EXTRACTED TEXT:
○ ○ ○

Life on the Lam with Whitey. Katharine Seelye of the New York Times profiles Catherine Elizabeth Greig, reputed Boston mobster James "Whitey" Bulgar's companion. The FBI has arrested both, and they are back in Boston where they both face trials for multiple felonies.

The trailer for the documentary film "Incendiary," on the execution of Texan Cameron Todd Willingham for a crime of arson and murder he most likely did not commit:

Right Wing World *

Melanie Mason & Matea Gold of the Los Angeles Times: "Rep. Michele Bachmann has been propelled into the 2012 presidential contest in part by her insistent calls to reduce federal spending.... But the Minnesota Republican and her family have benefited personally from government aid, an examination of her record and finances shows. A counseling clinic run by her husband has received nearly $30,000 from the state of Minnesota in the last five years, money that in part came from the federal government. A family farm in Wisconsin, in which the congresswoman is a partner, received nearly $260,000 in federal farm subsidies."

○ ○ ○

RECORDED INFORMATION:

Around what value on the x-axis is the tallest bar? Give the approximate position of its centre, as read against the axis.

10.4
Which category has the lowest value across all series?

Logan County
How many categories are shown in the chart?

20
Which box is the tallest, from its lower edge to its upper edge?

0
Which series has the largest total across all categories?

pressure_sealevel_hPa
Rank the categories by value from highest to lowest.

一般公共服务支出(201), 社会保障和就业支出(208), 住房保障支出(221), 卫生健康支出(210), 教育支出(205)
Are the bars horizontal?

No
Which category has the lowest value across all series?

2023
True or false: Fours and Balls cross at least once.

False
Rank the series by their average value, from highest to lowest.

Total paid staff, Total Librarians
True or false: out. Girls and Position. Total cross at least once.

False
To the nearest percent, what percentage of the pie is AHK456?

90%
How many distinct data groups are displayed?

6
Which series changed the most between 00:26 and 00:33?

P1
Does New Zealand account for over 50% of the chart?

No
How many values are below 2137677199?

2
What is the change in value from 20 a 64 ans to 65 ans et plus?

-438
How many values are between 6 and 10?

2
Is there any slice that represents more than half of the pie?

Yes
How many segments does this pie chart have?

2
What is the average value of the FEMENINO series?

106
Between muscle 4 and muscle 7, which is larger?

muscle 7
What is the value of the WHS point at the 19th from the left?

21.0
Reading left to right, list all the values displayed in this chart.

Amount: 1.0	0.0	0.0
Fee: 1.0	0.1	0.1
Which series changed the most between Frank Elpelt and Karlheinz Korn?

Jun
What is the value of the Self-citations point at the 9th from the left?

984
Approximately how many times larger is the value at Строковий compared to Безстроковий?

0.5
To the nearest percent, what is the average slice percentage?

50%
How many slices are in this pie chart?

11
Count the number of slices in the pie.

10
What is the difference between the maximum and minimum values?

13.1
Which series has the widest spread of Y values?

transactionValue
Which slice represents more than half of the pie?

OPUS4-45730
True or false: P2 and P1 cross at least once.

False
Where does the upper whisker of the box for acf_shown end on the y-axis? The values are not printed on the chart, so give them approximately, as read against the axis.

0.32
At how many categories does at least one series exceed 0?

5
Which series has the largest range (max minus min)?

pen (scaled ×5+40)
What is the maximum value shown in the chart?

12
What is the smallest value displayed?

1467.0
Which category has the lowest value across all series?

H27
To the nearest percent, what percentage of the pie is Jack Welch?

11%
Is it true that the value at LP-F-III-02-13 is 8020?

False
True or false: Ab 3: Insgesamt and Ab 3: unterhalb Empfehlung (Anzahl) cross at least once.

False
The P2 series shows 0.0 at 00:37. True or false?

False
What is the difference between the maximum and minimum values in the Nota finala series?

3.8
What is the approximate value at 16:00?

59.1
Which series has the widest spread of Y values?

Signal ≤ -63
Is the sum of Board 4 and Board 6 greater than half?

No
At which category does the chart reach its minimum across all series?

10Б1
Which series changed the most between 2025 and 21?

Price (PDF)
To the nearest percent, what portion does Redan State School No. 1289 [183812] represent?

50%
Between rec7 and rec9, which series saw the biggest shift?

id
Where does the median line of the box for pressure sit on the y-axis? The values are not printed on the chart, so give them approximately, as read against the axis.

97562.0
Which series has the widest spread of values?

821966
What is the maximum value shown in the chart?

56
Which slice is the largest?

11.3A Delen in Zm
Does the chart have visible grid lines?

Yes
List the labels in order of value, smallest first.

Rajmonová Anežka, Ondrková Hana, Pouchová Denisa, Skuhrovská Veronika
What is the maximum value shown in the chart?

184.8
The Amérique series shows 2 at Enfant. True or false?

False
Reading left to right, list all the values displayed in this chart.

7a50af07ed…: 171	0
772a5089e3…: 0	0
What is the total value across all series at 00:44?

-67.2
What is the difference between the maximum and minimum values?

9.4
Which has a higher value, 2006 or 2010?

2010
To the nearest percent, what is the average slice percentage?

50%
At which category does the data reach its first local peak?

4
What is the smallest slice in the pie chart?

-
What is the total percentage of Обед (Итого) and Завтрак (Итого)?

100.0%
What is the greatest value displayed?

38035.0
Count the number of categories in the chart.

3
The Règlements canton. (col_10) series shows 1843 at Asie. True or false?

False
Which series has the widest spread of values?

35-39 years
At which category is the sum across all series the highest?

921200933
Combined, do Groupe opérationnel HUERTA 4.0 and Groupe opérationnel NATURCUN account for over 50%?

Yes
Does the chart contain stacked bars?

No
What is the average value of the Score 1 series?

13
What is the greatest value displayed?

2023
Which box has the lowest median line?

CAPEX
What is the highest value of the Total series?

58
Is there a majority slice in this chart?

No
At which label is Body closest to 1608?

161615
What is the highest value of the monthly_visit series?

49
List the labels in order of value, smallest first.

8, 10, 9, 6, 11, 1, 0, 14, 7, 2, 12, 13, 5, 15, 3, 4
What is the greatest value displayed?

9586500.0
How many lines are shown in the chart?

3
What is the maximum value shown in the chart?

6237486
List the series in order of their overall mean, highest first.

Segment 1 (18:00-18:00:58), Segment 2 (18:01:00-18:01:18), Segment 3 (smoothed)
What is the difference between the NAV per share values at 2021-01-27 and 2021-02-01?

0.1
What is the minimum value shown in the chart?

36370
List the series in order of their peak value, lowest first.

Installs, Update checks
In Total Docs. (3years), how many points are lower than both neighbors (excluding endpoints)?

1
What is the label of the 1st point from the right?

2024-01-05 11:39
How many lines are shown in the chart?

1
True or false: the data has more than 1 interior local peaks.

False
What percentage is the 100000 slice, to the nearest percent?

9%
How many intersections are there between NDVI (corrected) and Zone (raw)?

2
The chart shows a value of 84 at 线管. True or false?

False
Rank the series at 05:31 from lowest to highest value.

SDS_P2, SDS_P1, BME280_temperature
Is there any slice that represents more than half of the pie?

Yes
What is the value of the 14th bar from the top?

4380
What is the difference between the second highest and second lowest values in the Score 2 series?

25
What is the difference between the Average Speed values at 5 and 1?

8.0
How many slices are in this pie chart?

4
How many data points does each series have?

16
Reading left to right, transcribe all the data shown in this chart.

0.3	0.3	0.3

○ ○ ○

DIRECTIONS:
Copy out the entire news roundup at the top, before the items, word for word.

YOUR SOLUTION:
Life on the Lam with Whitey. Katharine Seelye of the New York Times profiles Catherine Elizabeth Greig, reputed Boston mobster James "Whitey" Bulgar's companion. The FBI has arrested both, and they are back in Boston where they both face trials for multiple felonies.

The trailer for the documentary film "Incendiary," on the execution of Texan Cameron Todd Willingham for a crime of arson and murder he most likely did not commit:

Right Wing World *

Melanie Mason & Matea Gold of the Los Angeles Times: "Rep. Michele Bachmann has been propelled into the 2012 presidential contest in part by her insistent calls to reduce federal spending.... But the Minnesota Republican and her family have benefited personally from government aid, an examination of her record and finances shows. A counseling clinic run by her husband has received nearly $30,000 from the state of Minnesota in the last five years, money that in part came from the federal government. A family farm in Wisconsin, in which the congresswoman is a partner, received nearly $260,000 in federal farm subsidies."